Freemium: Gotta make a buck? Sell unlocks to weapons players haven’t gotten to yet…
…but make sure that all weapons and items can be unlocked through normal gameplay. Otherwise it’s going to be seen as a pay-to-win game—and this is not. All unlocks look like they can be earned through tediously playing the game for hours (or for fun, don’t forget that) and they can also be bought from the get-go to get a jump on having to grind through levels to grab them up.
Elites and freeps are on the same footing when it comes to getting into the warfare—elites can just get their sooner by buying their favorite guns as unlocks before freeps get at them. Eventually the playing field simply levels out and no harm done.

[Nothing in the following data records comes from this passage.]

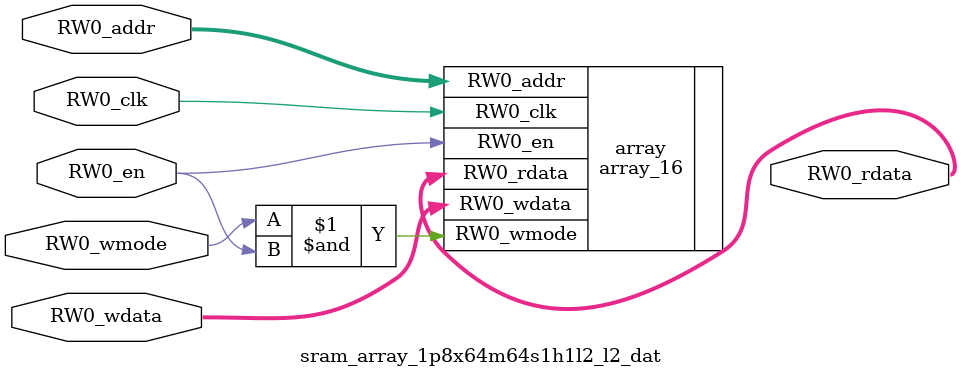
<source format=sv>
`ifndef RANDOMIZE
  `ifdef RANDOMIZE_MEM_INIT
    `define RANDOMIZE
  `endif // RANDOMIZE_MEM_INIT
`endif // not def RANDOMIZE
`ifndef RANDOMIZE
  `ifdef RANDOMIZE_REG_INIT
    `define RANDOMIZE
  `endif // RANDOMIZE_REG_INIT
`endif // not def RANDOMIZE

`ifndef RANDOM
  `define RANDOM $random
`endif // not def RANDOM

// Users can define INIT_RANDOM as general code that gets injected into the
// initializer block for modules with registers.
`ifndef INIT_RANDOM
  `define INIT_RANDOM
`endif // not def INIT_RANDOM

// If using random initialization, you can also define RANDOMIZE_DELAY to
// customize the delay used, otherwise 0.002 is used.
`ifndef RANDOMIZE_DELAY
  `define RANDOMIZE_DELAY 0.002
`endif // not def RANDOMIZE_DELAY

// Define INIT_RANDOM_PROLOG_ for use in our modules below.
`ifndef INIT_RANDOM_PROLOG_
  `ifdef RANDOMIZE
    `ifdef VERILATOR
      `define INIT_RANDOM_PROLOG_ `INIT_RANDOM
    `else  // VERILATOR
      `define INIT_RANDOM_PROLOG_ `INIT_RANDOM #`RANDOMIZE_DELAY begin end
    `endif // VERILATOR
  `else  // RANDOMIZE
    `define INIT_RANDOM_PROLOG_
  `endif // RANDOMIZE
`endif // not def INIT_RANDOM_PROLOG_

// Include register initializers in init blocks unless synthesis is set
`ifndef SYNTHESIS
  `ifndef ENABLE_INITIAL_REG_
    `define ENABLE_INITIAL_REG_
  `endif // not def ENABLE_INITIAL_REG_
`endif // not def SYNTHESIS

// Include rmemory initializers in init blocks unless synthesis is set
`ifndef SYNTHESIS
  `ifndef ENABLE_INITIAL_MEM_
    `define ENABLE_INITIAL_MEM_
  `endif // not def ENABLE_INITIAL_MEM_
`endif // not def SYNTHESIS

module sram_array_1p8x64m64s1h1l2_l2_dat(
  input         RW0_clk,
  input  [2:0]  RW0_addr,
  input         RW0_en,
  input         RW0_wmode,
  input  [63:0] RW0_wdata,
  output [63:0] RW0_rdata
);

  array_16 array (
    .RW0_addr  (RW0_addr),
    .RW0_en    (RW0_en),
    .RW0_clk   (RW0_clk),
    .RW0_wmode (RW0_wmode & RW0_en),
    .RW0_wdata (RW0_wdata),
    .RW0_rdata (RW0_rdata)
  );
endmodule


</source>
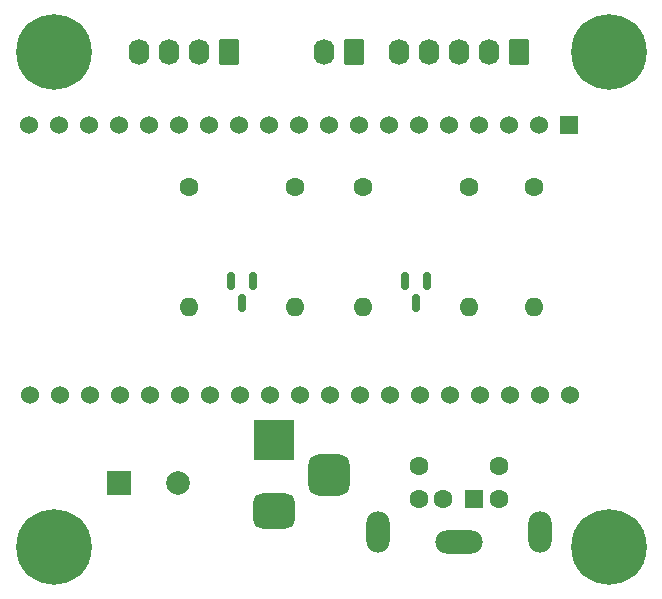
<source format=gbr>
%TF.GenerationSoftware,KiCad,Pcbnew,(6.0.7)*%
%TF.CreationDate,2024-08-27T11:09:32+08:00*%
%TF.ProjectId,KiCad_Esp32_LotNoDisplay,4b694361-645f-4457-9370-33325f4c6f74,rev?*%
%TF.SameCoordinates,Original*%
%TF.FileFunction,Soldermask,Top*%
%TF.FilePolarity,Negative*%
%FSLAX46Y46*%
G04 Gerber Fmt 4.6, Leading zero omitted, Abs format (unit mm)*
G04 Created by KiCad (PCBNEW (6.0.7)) date 2024-08-27 11:09:32*
%MOMM*%
%LPD*%
G01*
G04 APERTURE LIST*
G04 Aperture macros list*
%AMRoundRect*
0 Rectangle with rounded corners*
0 $1 Rounding radius*
0 $2 $3 $4 $5 $6 $7 $8 $9 X,Y pos of 4 corners*
0 Add a 4 corners polygon primitive as box body*
4,1,4,$2,$3,$4,$5,$6,$7,$8,$9,$2,$3,0*
0 Add four circle primitives for the rounded corners*
1,1,$1+$1,$2,$3*
1,1,$1+$1,$4,$5*
1,1,$1+$1,$6,$7*
1,1,$1+$1,$8,$9*
0 Add four rect primitives between the rounded corners*
20,1,$1+$1,$2,$3,$4,$5,0*
20,1,$1+$1,$4,$5,$6,$7,0*
20,1,$1+$1,$6,$7,$8,$9,0*
20,1,$1+$1,$8,$9,$2,$3,0*%
G04 Aperture macros list end*
%ADD10O,1.740000X2.190000*%
%ADD11RoundRect,0.250000X0.620000X0.845000X-0.620000X0.845000X-0.620000X-0.845000X0.620000X-0.845000X0*%
%ADD12C,1.530000*%
%ADD13R,1.530000X1.530000*%
%ADD14C,0.800000*%
%ADD15C,6.400000*%
%ADD16C,1.600000*%
%ADD17O,1.600000X1.600000*%
%ADD18RoundRect,0.875000X0.875000X-0.875000X0.875000X0.875000X-0.875000X0.875000X-0.875000X-0.875000X0*%
%ADD19RoundRect,0.750000X1.000000X-0.750000X1.000000X0.750000X-1.000000X0.750000X-1.000000X-0.750000X0*%
%ADD20R,3.500000X3.500000*%
%ADD21RoundRect,0.150000X-0.150000X0.587500X-0.150000X-0.587500X0.150000X-0.587500X0.150000X0.587500X0*%
%ADD22R,1.600000X1.600000*%
%ADD23O,4.000000X2.000000*%
%ADD24O,2.000000X3.500000*%
%ADD25C,2.000000*%
%ADD26R,2.000000X2.000000*%
G04 APERTURE END LIST*
D10*
%TO.C,J5*%
X32639000Y-30480000D03*
X35179000Y-30480000D03*
X37719000Y-30480000D03*
D11*
X40259000Y-30480000D03*
%TD*%
D12*
%TO.C,U2*%
X69085475Y-59518806D03*
X66545475Y-59518806D03*
X64005475Y-59518806D03*
X61465475Y-59518806D03*
X58925475Y-59518806D03*
X56385475Y-59518806D03*
X53845475Y-59518806D03*
X51305475Y-59518806D03*
X48765475Y-59518806D03*
X46225475Y-59518806D03*
X43685475Y-59518806D03*
X41145475Y-59518806D03*
X38605475Y-59518806D03*
X36065475Y-59518806D03*
X33525475Y-59518806D03*
X30985475Y-59518806D03*
X28445475Y-59518806D03*
X25905475Y-59518806D03*
X23365475Y-59518806D03*
X23355475Y-36658806D03*
X25895475Y-36658806D03*
X28435475Y-36658806D03*
X30975475Y-36658806D03*
X33515475Y-36658806D03*
X36055475Y-36658806D03*
X38595475Y-36658806D03*
X41135475Y-36658806D03*
X43675475Y-36658806D03*
X46215475Y-36658806D03*
X48755475Y-36658806D03*
X51295475Y-36658806D03*
X53835475Y-36658806D03*
X56375475Y-36658806D03*
X58915475Y-36658806D03*
X61455475Y-36658806D03*
X63995475Y-36658806D03*
X66535475Y-36658806D03*
D13*
X69075475Y-36658806D03*
%TD*%
D14*
%TO.C,H2*%
X72390000Y-28080000D03*
X74087056Y-32177056D03*
X74087056Y-28782944D03*
X74790000Y-30480000D03*
D15*
X72390000Y-30480000D03*
D14*
X72390000Y-32880000D03*
X70692944Y-28782944D03*
X70692944Y-32177056D03*
X69990000Y-30480000D03*
%TD*%
%TO.C,H4*%
X23000000Y-72390000D03*
X23702944Y-74087056D03*
X23702944Y-70692944D03*
X25400000Y-74790000D03*
D15*
X25400000Y-72390000D03*
D14*
X27800000Y-72390000D03*
X27097056Y-70692944D03*
X27097056Y-74087056D03*
X25400000Y-69990000D03*
%TD*%
%TO.C,H3*%
X69990000Y-72390000D03*
X70692944Y-74087056D03*
X70692944Y-70692944D03*
X72390000Y-74790000D03*
D15*
X72390000Y-72390000D03*
D14*
X74790000Y-72390000D03*
X74087056Y-70692944D03*
X74087056Y-74087056D03*
X72390000Y-69990000D03*
%TD*%
D11*
%TO.C,J2*%
X64770000Y-30480000D03*
D10*
X62230000Y-30480000D03*
X59690000Y-30480000D03*
X57150000Y-30480000D03*
X54610000Y-30480000D03*
%TD*%
D16*
%TO.C,R8*%
X66040000Y-41910000D03*
D17*
X66040000Y-52070000D03*
%TD*%
%TO.C,R5*%
X45853332Y-52070000D03*
D16*
X45853332Y-41910000D03*
%TD*%
D17*
%TO.C,R4*%
X36830000Y-52070000D03*
D16*
X36830000Y-41910000D03*
%TD*%
D17*
%TO.C,R3*%
X60591662Y-52070000D03*
D16*
X60591662Y-41910000D03*
%TD*%
%TO.C,R2*%
X51568330Y-41910000D03*
D17*
X51568330Y-52070000D03*
%TD*%
D18*
%TO.C,J3*%
X48758870Y-66311280D03*
D19*
X44058870Y-69311280D03*
D20*
X44058870Y-63311280D03*
%TD*%
D21*
%TO.C,Q2*%
X41341666Y-51737500D03*
X40391666Y-49862500D03*
X42291666Y-49862500D03*
%TD*%
%TO.C,Q1*%
X56079996Y-51737500D03*
X55129996Y-49862500D03*
X57029996Y-49862500D03*
%TD*%
D11*
%TO.C,J4*%
X50800000Y-30480000D03*
D10*
X48260000Y-30480000D03*
%TD*%
D22*
%TO.C,J1*%
X61007541Y-68302941D03*
D16*
X58407541Y-68302941D03*
X63107541Y-68302941D03*
X56307541Y-68302941D03*
X63107541Y-65502941D03*
X56307541Y-65502941D03*
D23*
X59707541Y-71952941D03*
D24*
X66557541Y-71152941D03*
X52857541Y-71152941D03*
%TD*%
D14*
%TO.C,H1*%
X25400000Y-28080000D03*
X27097056Y-32177056D03*
X27097056Y-28782944D03*
X27800000Y-30480000D03*
D15*
X25400000Y-30480000D03*
D14*
X25400000Y-32880000D03*
X23702944Y-28782944D03*
X23702944Y-32177056D03*
X23000000Y-30480000D03*
%TD*%
D25*
%TO.C,C1*%
X35927924Y-66955043D03*
D26*
X30927924Y-66955043D03*
%TD*%
M02*

</source>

This is a Steam game, which means that it runs through the Steam store. Things that are not unlocked through regular play happen to be special costume elements and other aesthetic items—although there’s a lot of costume bits that do come through hours of play—seeing how well Team Fortress 2 did just selling hats, I see no reason why Gotham City Impostors cannot make a killing allowing people to look like the best trashcan-lid-on-my-chest Bat or crazy-ass makeup Joker they can be.
Concluison: J’suis Batman! (Taire, Joker.)
Making Gotham City Impostors free-to-play was probably the best decision that Warner Bros. could have done with regards to getting people into the game. It’s an excellent FPS with a lot of interesting elements—from the exploding present, bear-traps, to everyday guns. Unfortunately, it still suffers a little bit from having not enough people in my region; anything other than TDM makes me wait for minutes on end to find a team.
In fact, I have not been able to play Fumigation even once because nobody is showing up in that mode; the one time that I did get in, the team I was on kicked me from the game tout suite. Possibly because I was level 10 and everyone else was level 60.
Still, I see a great deal of fun to be had in this game. I would expect that they could make it even better if WB were able to draw even more players in so that all the game modes were constantly full. The attributes that make this game wacky and zany certainly deliver a game worth playing and it takes cues from games such as Call of Duty and developed a game that was different enough in style and gameplay that it can stand on its own.
Also: Fire-and-forget homing parrot to the face!